Start of Block
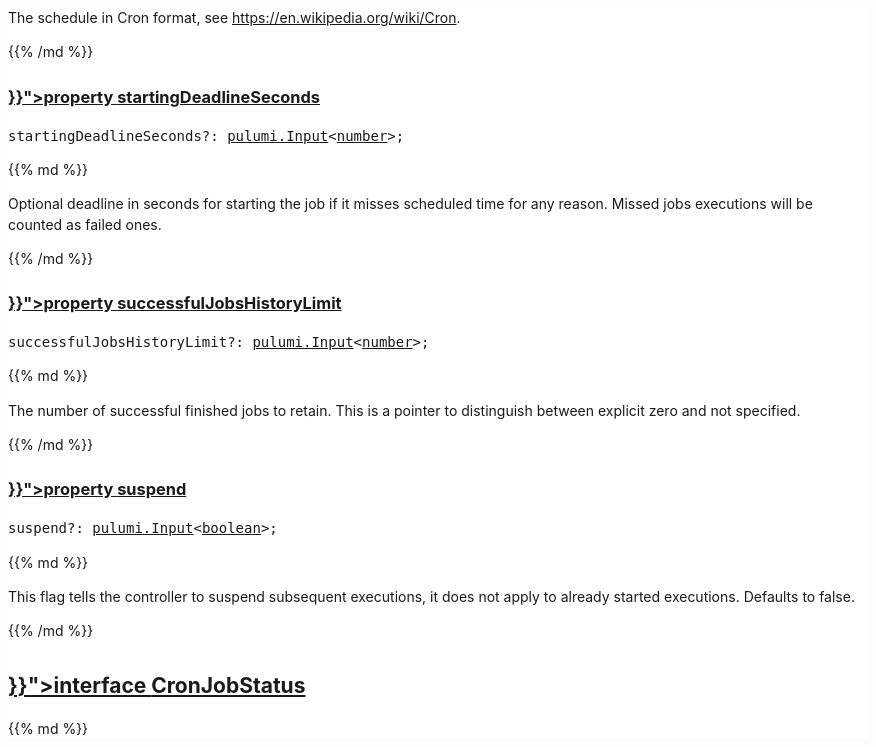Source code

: The schedule in Cron format, see https://en.wikipedia.org/wiki/Cron.

{{% /md %}}
</div>
<h3 class="pdoc-member-header" id="CronJobSpec-startingDeadlineSeconds">
<a class="pdoc-child-name" href="{{< pkg-url pkg="kubernetes" path="types/input.ts#L7917" >}}">property <b>startingDeadlineSeconds</b></a>
</h3>
<div class="pdoc-member-contents">
<pre class="highlight"><span class='kd'></span>startingDeadlineSeconds?: <a href='/docs/reference/pkg/nodejs/pulumi/pulumi/#Input'>pulumi.Input</a>&lt;<span class='kd'><a href='https://developer.mozilla.org/en-US/docs/Web/JavaScript/Reference/Global_Objects/Number'>number</a></span>&gt;;</pre>
{{% md %}}

Optional deadline in seconds for starting the job if it misses scheduled time for any
reason.  Missed jobs executions will be counted as failed ones.

{{% /md %}}
</div>
<h3 class="pdoc-member-header" id="CronJobSpec-successfulJobsHistoryLimit">
<a class="pdoc-child-name" href="{{< pkg-url pkg="kubernetes" path="types/input.ts#L7923" >}}">property <b>successfulJobsHistoryLimit</b></a>
</h3>
<div class="pdoc-member-contents">
<pre class="highlight"><span class='kd'></span>successfulJobsHistoryLimit?: <a href='/docs/reference/pkg/nodejs/pulumi/pulumi/#Input'>pulumi.Input</a>&lt;<span class='kd'><a href='https://developer.mozilla.org/en-US/docs/Web/JavaScript/Reference/Global_Objects/Number'>number</a></span>&gt;;</pre>
{{% md %}}

The number of successful finished jobs to retain. This is a pointer to distinguish between
explicit zero and not specified.

{{% /md %}}
</div>
<h3 class="pdoc-member-header" id="CronJobSpec-suspend">
<a class="pdoc-child-name" href="{{< pkg-url pkg="kubernetes" path="types/input.ts#L7929" >}}">property <b>suspend</b></a>
</h3>
<div class="pdoc-member-contents">
<pre class="highlight"><span class='kd'></span>suspend?: <a href='/docs/reference/pkg/nodejs/pulumi/pulumi/#Input'>pulumi.Input</a>&lt;<span class='kd'><a href='https://developer.mozilla.org/en-US/docs/Web/JavaScript/Reference/Global_Objects/Boolean'>boolean</a></span>&gt;;</pre>
{{% md %}}

This flag tells the controller to suspend subsequent executions, it does not apply to
already started executions.  Defaults to false.

{{% /md %}}
</div>
</div>
<h2 class="pdoc-module-header" id="CronJobStatus">
<a class="pdoc-member-name" href="{{< pkg-url pkg="kubernetes" path="types/input.ts#L7937" >}}">interface <b>CronJobStatus</b></a>
</h2>
<div class="pdoc-module-contents">
{{% md %}}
End of Block
» **WHAT YOU SHOULD DO**: Nothing but a number is expected here: how many lines above include the string "This".

» **FINAL ANSWER**: 2